For almost the entirely of 2015, I didn’t pay for internet in my apartment. That is not to say I still didn’t indulge in various social media outlets from time to time (nearing and sometimes going over my phone data limits every month). I definitely did.

What I did discover from this unintentional experiment is how much peace and quiet a lack of internet gave me over endless drama, extravagance, and distraction.

Rather than endlessly scrolling down feeds to see how other people’s lives fared over my own, I wrote poetry, bought old VHS tapes from Goodwill to pair with cheap ass white wine, and knocked out an entire thesis over the course of the semester that I diligently worked on every Saturday afternoon (read it here if you wish!).

I’m not trying to sound hipster- I merely found ways to entertain myself.

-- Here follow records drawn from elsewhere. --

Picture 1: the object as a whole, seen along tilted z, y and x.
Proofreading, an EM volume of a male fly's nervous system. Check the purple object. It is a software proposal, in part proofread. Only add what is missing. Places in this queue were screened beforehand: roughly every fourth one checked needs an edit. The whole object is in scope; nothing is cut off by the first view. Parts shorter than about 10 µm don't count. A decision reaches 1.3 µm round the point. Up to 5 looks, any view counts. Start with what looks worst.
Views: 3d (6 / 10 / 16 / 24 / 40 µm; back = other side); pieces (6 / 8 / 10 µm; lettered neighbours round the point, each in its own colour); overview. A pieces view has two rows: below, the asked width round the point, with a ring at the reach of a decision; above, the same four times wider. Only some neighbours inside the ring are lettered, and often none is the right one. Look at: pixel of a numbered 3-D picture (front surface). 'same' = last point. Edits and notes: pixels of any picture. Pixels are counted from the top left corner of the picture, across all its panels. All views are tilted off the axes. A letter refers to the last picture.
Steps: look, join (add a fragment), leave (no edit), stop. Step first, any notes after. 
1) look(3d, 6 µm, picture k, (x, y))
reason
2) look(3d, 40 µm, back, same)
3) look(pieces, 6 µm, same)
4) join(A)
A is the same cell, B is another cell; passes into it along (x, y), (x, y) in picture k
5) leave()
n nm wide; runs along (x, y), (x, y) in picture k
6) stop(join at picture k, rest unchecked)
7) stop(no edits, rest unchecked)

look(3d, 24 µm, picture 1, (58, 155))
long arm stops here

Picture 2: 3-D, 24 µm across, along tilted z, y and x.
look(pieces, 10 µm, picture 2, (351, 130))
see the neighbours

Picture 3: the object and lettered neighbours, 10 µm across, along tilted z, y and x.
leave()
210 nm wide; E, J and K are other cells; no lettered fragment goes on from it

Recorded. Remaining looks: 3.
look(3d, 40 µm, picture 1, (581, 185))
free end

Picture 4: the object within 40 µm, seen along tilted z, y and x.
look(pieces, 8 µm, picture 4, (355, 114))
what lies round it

I mentioned this fact about myself over a thread that required responses for one of my English classes. The reaction was actually quite positive. People were amazed and jealous that I could seclude myself so much from the rest of the world. They made it sound like I was a neo-Jack Kerouac, concealing myself in some distant mountaintop hideaway, when in reality, I was just lazy and didn’t care much for the spoils of society. I had my own handful of friends, with whom I could pile in the back of a white SUV at a moment’s notice to go venture down the barren, industrial landscape of Akron, Ohio. Or with whom I could rendezvous with at noir dive bars or sneak into empty theaters at night to steal bottles of Fireball and cans of Corona (hypothetically, of course).

You can do all these things with a trusty internet connection, but I like to think I had more fun without it.